ASSIGNMENT 1 — In the coyote mating thread, can you echo the text starting at the words "When do Coyotes mate??" and stopping after "who told me......"?
ASSIGNMENT 2 — In the coyote mating thread, what does Brad.T give as a good average date for a coyote's birthday in ND?

SELECTED PASSAGE —
=-=-=-=-=

# When do Coyotes Mate and when do they have their pups



## cyotekilla

When do Coyotes mate?? And during what months do they have their pups?? And Is it wise to use a female invite call to attract males or dominant females??


----------



## weasle414

Someone just told me, on here I may add, from March to late July. Don't hunt them then... you're just killing next years batch. Dangit, now I can't remember who told me......


----------



## HUNTING JUNKY

Coyotes in my area normally mate form january to late march... And when they have their pups is in summer i think but i could be wrong... And yes it is successful to use a female coyote courting call during these times...

Hope that helps!

HJ


----------



## fingerz42

yeah as i been told its late january through feb to early march.


----------



## Brad.T

Steve Allen the former Furbearer Manangement Supervisor came and talked at the classic this year and i was able to sit and pick his brain for about three hours. He said that a good average date for a Coyotes birthday in ND is April 12. mating can start in mid Jaanuary but it usually starts in the week of Feb 10-20

Hope this helps


----------



## Plainsman

The first pups show up about April 1st. What is the gestation period again? I think it's 60 days for most canids.


----------



## Danny B

Every thing you ever wanted to know about a coyote ( Canis Latrans )

Head and body 32 - 37 in. Tail 11 - 16 in. wt. 20-50 lbs. Tail held down between hind legs when running.

=-=-=-=-=

DATA —

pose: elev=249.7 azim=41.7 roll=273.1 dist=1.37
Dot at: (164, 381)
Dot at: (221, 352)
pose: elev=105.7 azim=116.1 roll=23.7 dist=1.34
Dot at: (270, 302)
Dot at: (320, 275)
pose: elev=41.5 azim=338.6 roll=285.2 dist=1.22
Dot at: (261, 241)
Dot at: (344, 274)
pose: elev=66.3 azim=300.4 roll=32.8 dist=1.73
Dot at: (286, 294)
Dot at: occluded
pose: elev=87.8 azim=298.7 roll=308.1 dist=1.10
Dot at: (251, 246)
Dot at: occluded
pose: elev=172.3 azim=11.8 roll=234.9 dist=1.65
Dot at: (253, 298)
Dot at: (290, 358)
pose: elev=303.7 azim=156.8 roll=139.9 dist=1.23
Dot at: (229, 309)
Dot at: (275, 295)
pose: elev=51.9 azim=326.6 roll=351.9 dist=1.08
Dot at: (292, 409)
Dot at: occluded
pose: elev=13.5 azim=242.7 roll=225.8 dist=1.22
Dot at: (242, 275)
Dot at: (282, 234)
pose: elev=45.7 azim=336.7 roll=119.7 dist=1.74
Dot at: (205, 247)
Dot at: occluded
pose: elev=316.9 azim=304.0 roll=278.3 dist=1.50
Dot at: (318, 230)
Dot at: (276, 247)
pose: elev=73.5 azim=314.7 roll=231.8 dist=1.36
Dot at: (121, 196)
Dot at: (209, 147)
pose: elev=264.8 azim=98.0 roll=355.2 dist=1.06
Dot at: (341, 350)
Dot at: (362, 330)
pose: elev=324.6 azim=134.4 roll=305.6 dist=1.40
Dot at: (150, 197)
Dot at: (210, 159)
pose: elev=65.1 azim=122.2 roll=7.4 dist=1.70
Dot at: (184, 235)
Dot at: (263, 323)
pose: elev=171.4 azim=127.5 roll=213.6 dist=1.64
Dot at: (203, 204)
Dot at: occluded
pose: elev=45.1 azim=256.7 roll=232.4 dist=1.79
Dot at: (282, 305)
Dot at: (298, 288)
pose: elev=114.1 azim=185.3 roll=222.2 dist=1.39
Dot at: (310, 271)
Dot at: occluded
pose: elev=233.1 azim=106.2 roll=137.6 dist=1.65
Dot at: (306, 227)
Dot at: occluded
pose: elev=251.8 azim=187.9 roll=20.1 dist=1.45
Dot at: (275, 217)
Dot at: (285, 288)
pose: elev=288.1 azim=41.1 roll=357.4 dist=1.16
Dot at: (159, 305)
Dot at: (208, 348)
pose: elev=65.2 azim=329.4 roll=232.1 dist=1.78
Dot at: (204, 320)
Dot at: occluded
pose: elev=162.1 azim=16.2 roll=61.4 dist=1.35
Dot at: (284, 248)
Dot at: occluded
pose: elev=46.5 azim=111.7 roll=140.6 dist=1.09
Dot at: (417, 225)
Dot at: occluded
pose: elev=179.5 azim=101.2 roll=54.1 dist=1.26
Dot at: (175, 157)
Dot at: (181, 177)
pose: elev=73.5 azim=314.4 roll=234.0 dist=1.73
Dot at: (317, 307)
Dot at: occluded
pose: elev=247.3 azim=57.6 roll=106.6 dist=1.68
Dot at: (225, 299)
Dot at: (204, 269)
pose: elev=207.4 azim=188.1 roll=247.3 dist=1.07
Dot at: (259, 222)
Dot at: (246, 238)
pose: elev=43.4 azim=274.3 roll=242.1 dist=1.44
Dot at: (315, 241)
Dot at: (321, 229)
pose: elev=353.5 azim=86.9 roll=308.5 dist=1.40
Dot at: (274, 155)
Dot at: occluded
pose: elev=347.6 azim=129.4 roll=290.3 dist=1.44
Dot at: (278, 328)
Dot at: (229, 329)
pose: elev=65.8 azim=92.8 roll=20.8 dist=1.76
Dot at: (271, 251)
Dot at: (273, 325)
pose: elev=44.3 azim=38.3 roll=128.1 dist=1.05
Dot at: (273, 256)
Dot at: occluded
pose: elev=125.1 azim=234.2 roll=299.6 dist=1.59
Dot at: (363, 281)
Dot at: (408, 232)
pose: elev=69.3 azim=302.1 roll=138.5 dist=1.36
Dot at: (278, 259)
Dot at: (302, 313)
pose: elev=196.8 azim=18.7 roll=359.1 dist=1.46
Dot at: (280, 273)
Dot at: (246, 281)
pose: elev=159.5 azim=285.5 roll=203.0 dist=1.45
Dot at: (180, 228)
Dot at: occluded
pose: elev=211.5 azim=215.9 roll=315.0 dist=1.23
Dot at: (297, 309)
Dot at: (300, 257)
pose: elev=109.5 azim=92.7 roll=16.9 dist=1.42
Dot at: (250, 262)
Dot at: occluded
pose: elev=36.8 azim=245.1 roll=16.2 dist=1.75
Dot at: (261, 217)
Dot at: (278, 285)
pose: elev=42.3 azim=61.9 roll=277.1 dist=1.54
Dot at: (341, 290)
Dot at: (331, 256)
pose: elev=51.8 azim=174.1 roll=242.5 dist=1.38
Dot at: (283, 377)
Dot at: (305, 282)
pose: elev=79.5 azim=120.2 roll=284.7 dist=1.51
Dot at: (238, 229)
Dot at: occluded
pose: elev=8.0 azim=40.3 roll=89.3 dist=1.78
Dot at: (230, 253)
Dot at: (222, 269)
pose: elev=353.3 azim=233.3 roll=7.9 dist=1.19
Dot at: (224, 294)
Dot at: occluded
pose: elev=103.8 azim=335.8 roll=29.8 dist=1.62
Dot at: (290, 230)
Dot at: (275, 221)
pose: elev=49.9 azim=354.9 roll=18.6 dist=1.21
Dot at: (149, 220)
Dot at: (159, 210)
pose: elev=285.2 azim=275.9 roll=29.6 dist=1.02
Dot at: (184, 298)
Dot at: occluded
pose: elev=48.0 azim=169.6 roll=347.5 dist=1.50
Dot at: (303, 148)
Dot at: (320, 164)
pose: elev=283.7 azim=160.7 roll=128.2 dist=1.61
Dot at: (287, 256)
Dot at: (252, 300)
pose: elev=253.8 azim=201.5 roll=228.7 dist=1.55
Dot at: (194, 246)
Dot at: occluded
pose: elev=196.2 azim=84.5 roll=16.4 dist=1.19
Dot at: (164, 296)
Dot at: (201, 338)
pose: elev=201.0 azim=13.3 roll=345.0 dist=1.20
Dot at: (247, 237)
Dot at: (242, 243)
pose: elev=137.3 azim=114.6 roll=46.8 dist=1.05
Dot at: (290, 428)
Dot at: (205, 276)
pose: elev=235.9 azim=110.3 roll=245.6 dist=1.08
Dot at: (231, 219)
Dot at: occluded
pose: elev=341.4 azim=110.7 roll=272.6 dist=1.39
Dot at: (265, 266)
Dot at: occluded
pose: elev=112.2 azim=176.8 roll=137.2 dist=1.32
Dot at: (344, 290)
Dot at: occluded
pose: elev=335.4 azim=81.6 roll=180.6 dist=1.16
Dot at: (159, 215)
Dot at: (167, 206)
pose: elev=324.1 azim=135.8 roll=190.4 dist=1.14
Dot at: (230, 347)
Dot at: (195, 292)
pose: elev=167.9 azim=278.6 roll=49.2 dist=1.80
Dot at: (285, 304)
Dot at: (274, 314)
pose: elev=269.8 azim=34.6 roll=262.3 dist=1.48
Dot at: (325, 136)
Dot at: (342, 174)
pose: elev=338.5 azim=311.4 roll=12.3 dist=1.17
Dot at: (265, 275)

=-=-=-=-=

OUTPUT 1 —
When do Coyotes mate?? And during what months do they have their pups?? And Is it wise to use a female invite call to attract males or dominant females??


----------



## weasle414

Someone just told me, on here I may add, from March to late July. Don't hunt them then... you're just killing next years batch. Dangit, now I can't remember who told me......

OUTPUT 2 — April 12.